Perhaps the New Age's greatest success was on the Great Plains. The Pecos watershed had long been dominated by tribes of New Age horsemen who centered themselves on the holy hill-fort of Roswell. These tribes were not, however, cowboys, and were often at odds with the tribes of cowboys and broncos that dominated Texas. So great was the fear of these horsemen of the New Israelites that they allowed themselves to be subjugated by the Dineh. Something strange would happen, however, when a new tribe of cowboys migrated to the area. Displaced by the expansion of the Anderson clan, these cowboys originally hailed from Oklahoma and were of predominantly Cherokee descent. Though New Israelites, they were tenative at best, putting a lot of stock into their pre-Christian faith. In the pro-Native American rhetoric of the New Age, they found solace, creating a strange hybrid religion. Known to themselves as the Keelers after their Judge, and known to the settled peoples of the east as the Okies, they would return to their ancestral homeland with their new faith in hand and create one of the three great cowboy tribes.

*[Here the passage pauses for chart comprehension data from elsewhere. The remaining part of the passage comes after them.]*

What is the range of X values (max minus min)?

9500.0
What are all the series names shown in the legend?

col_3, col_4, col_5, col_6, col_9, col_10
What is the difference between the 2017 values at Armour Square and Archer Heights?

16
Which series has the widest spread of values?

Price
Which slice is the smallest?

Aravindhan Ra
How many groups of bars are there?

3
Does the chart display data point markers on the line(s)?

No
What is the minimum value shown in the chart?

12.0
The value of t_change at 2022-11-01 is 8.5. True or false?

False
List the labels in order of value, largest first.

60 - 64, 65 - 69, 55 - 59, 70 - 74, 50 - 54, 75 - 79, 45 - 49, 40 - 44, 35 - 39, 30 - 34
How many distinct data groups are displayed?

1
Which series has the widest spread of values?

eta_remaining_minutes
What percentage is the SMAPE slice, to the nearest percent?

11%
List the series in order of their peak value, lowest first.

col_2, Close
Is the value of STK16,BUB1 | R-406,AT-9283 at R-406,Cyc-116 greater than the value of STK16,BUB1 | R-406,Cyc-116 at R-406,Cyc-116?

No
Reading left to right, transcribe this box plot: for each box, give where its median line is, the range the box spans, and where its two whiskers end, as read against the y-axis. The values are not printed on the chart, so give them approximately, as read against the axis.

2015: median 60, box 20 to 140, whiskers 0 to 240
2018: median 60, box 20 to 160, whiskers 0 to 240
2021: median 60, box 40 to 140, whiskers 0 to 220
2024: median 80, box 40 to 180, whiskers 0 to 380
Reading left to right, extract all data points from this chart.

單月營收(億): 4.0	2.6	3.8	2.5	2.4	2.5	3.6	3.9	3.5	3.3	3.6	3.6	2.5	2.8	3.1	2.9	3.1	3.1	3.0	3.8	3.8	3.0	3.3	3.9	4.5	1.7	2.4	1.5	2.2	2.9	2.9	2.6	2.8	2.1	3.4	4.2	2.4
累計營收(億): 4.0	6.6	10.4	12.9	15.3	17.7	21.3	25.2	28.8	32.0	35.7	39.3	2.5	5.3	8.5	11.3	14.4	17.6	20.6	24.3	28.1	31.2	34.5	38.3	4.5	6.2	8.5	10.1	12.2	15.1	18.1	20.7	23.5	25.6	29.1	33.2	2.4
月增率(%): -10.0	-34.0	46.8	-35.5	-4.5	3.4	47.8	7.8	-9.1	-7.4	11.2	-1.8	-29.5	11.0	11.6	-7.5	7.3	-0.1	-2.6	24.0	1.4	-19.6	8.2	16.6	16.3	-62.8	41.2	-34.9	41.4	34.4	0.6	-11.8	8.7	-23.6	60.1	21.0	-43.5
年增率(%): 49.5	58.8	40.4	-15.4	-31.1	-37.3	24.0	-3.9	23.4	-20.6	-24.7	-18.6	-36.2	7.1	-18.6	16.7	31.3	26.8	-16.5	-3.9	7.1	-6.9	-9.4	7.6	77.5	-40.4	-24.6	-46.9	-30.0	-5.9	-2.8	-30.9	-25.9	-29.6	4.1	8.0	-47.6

A number of schisms and heresies would wrack the faith over its 800 year history. The Raelian Movement, the Ghost Dancers, the Prohibitionists: these names are curses to your typical New Ager. One heresy, however, is hardly even mention, known only to the oldest and the wisest of New Mexican Society: the heresy of the so-called Gray President. Unfortunately, it is somewhat difficult to know just what exactly his heresy constituted, as the authorities have done their best to scrub not only his philosophy from history, but his very name, hence the euphemistic title. It can be surmised that this President attempted to move the nation from its polytheism to a strict henotheism, with emphasis placed upon the god-spirit alternatively known as Trinity or Alamagordo, representative of the sun, supreme potency, and the excesses of man (with some Christian Trinitarian ideas wrapped up in there thanks to confusion). To this end, he even built a new capital in the town of Alamagordo, where it is said the Trinity touched the earth. Today, it stands abandoned, scaring off looters with tales of the "bad vibrations" that permeate the area. Only giant gila monsters inhabit it today.
In the modern era, none of the many temple-complexes rain supreme. Each vies for the ear of the President, hoping to get special favors and privileges, all in the hope of further free love, harmony between all beings, and a tidy tithing profit.